Madrid ha vuelto a convertirse esta semana en un punto de encuentro para el activismo, la cultura y la visibilidad LGTBIQ+. El colectivo LGTBI de Madrid, COGAM , ha celebrado una nueva edición de los Premios Triángulo, unos reconocimientos que distinguen a personas e instituciones que han contribuido a ampliar derechos, abrir conversaciones y ofrecer referentes a la comunidad queer.
Entre los homenajeados destacan el cineasta Eduardo Casanova, la artista Samantha Hudson, la escritora Alana S. Portero, la actriz Alba Flores y el presidente de RTVE José Pablo López. Cada uno recibió un reconocimiento ligado a ámbitos como la cultura, la comunicación, la visibilidad pública o el impacto social de su trabajo. «Hoy no quiero hablar de esos que quieren inocular veneno en nosotros, quiero hablar de la gente que hace cosas buenas, asociaciones, gente que se organiza en los barrios, a las trabajadoras sexuales, a centros sociales ocupados e instituciones que recogen el clamor popular y ocupan los espacios en la política», reivindicó Samantha.

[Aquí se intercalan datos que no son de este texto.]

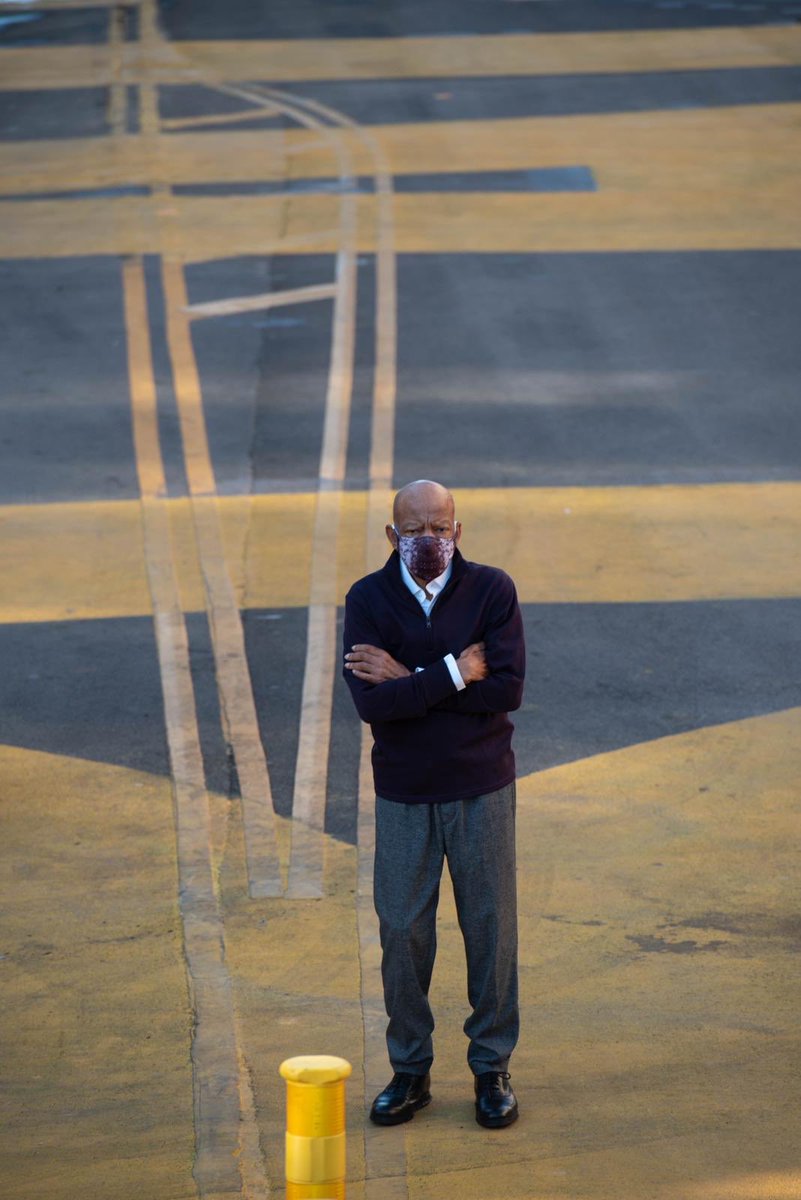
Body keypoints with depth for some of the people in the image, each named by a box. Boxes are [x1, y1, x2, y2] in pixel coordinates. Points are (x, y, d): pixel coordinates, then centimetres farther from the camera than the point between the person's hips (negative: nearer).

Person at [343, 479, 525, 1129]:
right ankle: (410, 1070, 19)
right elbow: (371, 702, -17)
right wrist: (455, 673, -20)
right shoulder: (368, 599, -5)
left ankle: (492, 1069, 18)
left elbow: (507, 690, -18)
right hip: (404, 794, 1)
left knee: (491, 929, 5)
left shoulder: (492, 590, -6)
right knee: (402, 932, 5)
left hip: (482, 788, 0)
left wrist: (411, 682, -18)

Más allá de los premios, la gala dejó un mensaje claro: los avances conseguidos no están garantizados para siempre. «Los derechos pueden retroceder», ha recordado Luisa Notario, activista que llegó al Colectivo Lambda con 32 años. «Ese fue el tiempo que tardé en reconocerme, en nombrarme. Viví con miedo, con soledad… sin conocer ni siquiera la palabra lesbiana. Crecer en un heterocentrismo que no te permite vivir tu vida, te empuja al abismo, literalmente. Porque nuestro activismo nunca ha sido identitario; ha sido una cuestión de vida», ha confesado, en referencia a un intento de suicidio cuando era adolescente.

Los premiados de la gala.
La importancia de recordar de dónde venimos
También hubo espacio para reivindicar la importancia de la memoria colectiva. Varias intervenciones destacaron el valor de conectar generaciones, reconocer a quienes abrieron camino décadas atrás y evitar que las nuevas generaciones crezcan sin referentes cercanos. «Esa realidad nos ayudó a construir las bases de lo que ahora somos», ha apuntado Ronny de la Cruz, presidente de COGAM, que ha querido recordar a los primeros luchadores: «Si tenemos memoria, tenemos futuro».
En un contexto internacional marcado por debates sobre derechos y retrocesos sociales, los Premios Triángulo sirven para recordar que la visibilidad no es solo una cuestión simbólica. Para muchas personas, sigue siendo una herramienta esencial para vivir con libertad, seguridad y dignidad.